By Staff | Mar 11, 2008

The Estherville Lincoln Central Community School District Board of Education Monday night put on hold a decision to take over the alternative school and relocate it to the McKinley building.

The district contracts with Iowa Lakes Community College’s Laker High, an alternative high school with a 24-student enrollment capacity.

Superintendent Dick Magnuson said he would like to see the district be able to handle more alternative students. With Laker High filled to its capacity of 24 students, “that number 24 could almost double” by next fall, he said.

“We recognize the fact that these are different students,” Magnuson said. “They march to a different drummer.”

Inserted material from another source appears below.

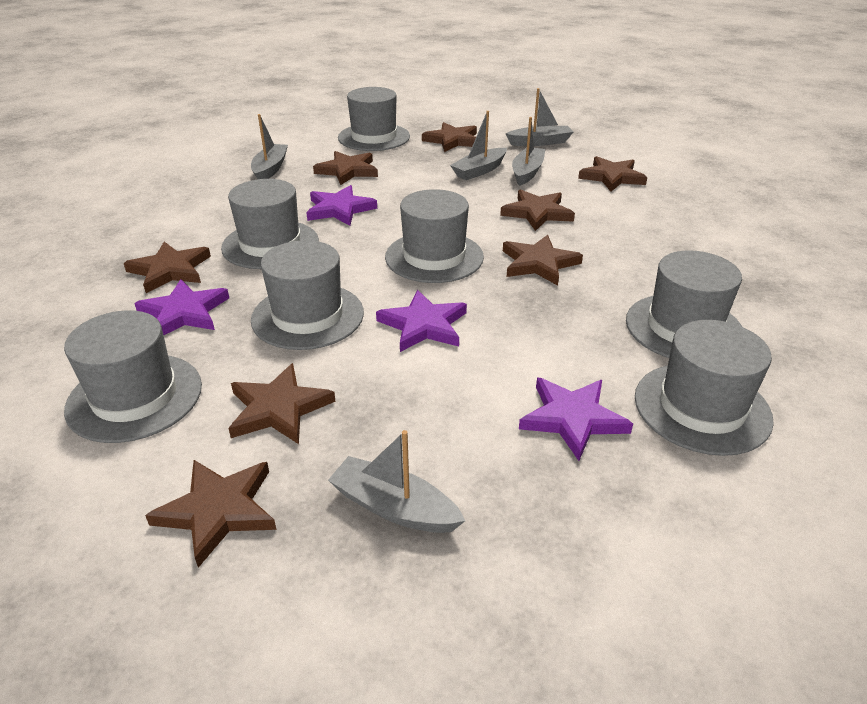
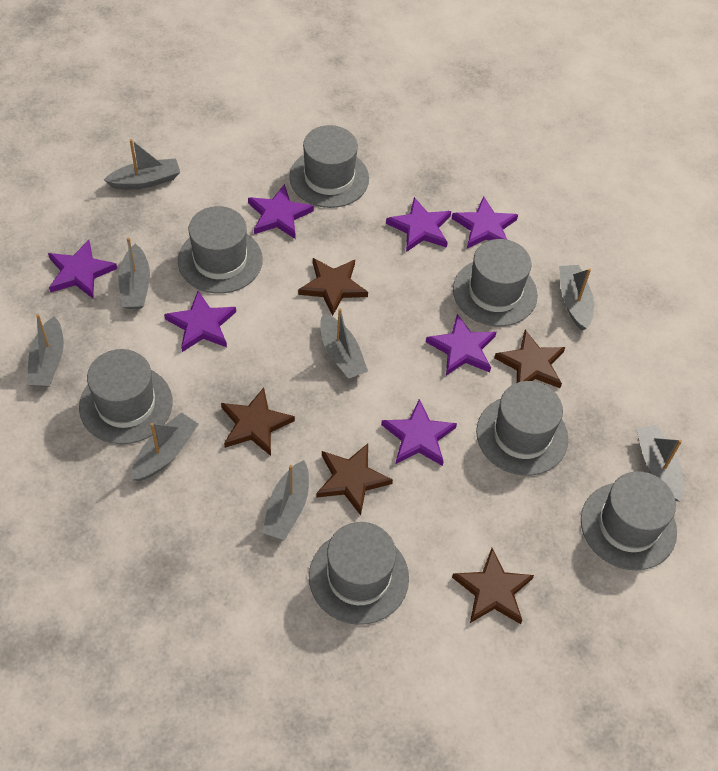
brown star: [124,242,211,293] [145,460,277,568] [228,363,336,444] [313,151,378,185] [422,122,477,152] [500,189,575,231] [503,235,583,285] [578,156,647,192] = 8 -> [221,388,295,456] [298,258,368,316] [316,444,393,515] [452,548,534,624] [494,330,565,388] = 5
grey boat: [251,114,288,179] [328,430,465,533] [450,111,507,180] [506,88,574,146] [512,117,545,186] = 5 -> [27,314,64,387] [104,139,180,189] [118,238,150,309] [132,412,199,481] [262,460,309,540] [320,308,368,379] [559,265,594,330] [636,424,684,501] = 8
purple star: [134,279,229,335] [306,185,377,226] [376,290,467,352] [519,378,633,461] = 4 -> [48,240,117,298] [164,291,236,352] [248,184,314,239] [381,399,457,466] [386,197,451,252] [426,314,496,376] [452,196,518,249] = 7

Magnuson said there would not be up to 48 students in the classroom at any given time. Rather, students would attend classes in sessions of three or four hours and follow an individual educational plan.

Magnuson reiterated Principal Frank Christenson’s plan to have one teacher and a teacher associate.

“We don’t want to operate an alternative school just to save money,” Magnuson said, noting that he had no problem with Laker High School.

Bill Leupold, current Laker High lead instructor, said he is assisted by two other instructors who work 38 hours a week. “Your number of instructors is key,” Leupold said.

Board member Don Schiltz asked about the possibility of leasing the McKinley building to the college.

Leupold said a larger building would allow for a larger program.

“My deal is, do we really want to do this,” Schiltz said. “I think there are some other things we should look at first before we decide anything.”

Christenson said having 40 students at Laker High could cost the district $250,000.

Leupold said every required subject was covered through Iowa Lakes Community College. “We call it a teacher of record,” he said.

Magnuson said if the board waited one year to take action, there could be an additional 24 students who could not get into an alternative school that could not succeed in the regular high-school setting either. “We just have a need to meet some really serious needs of kids right now,” Magnuson said.

Board member Duane Schnell said he believed one teacher and an aide would be understaffing the school. He recommended there should be three teachers.

“These kids feel like they’re dumped on anyway,” Leupold said. “You take them out of a nice, modern facility and shove them away.”

When Schnell asked Leupold what percentage of Laker High students went on to college, Leupold said 30 percent.

After further discussion, the board agreed to table the issue until receiving a budget for Laker High from Iowa Lakes.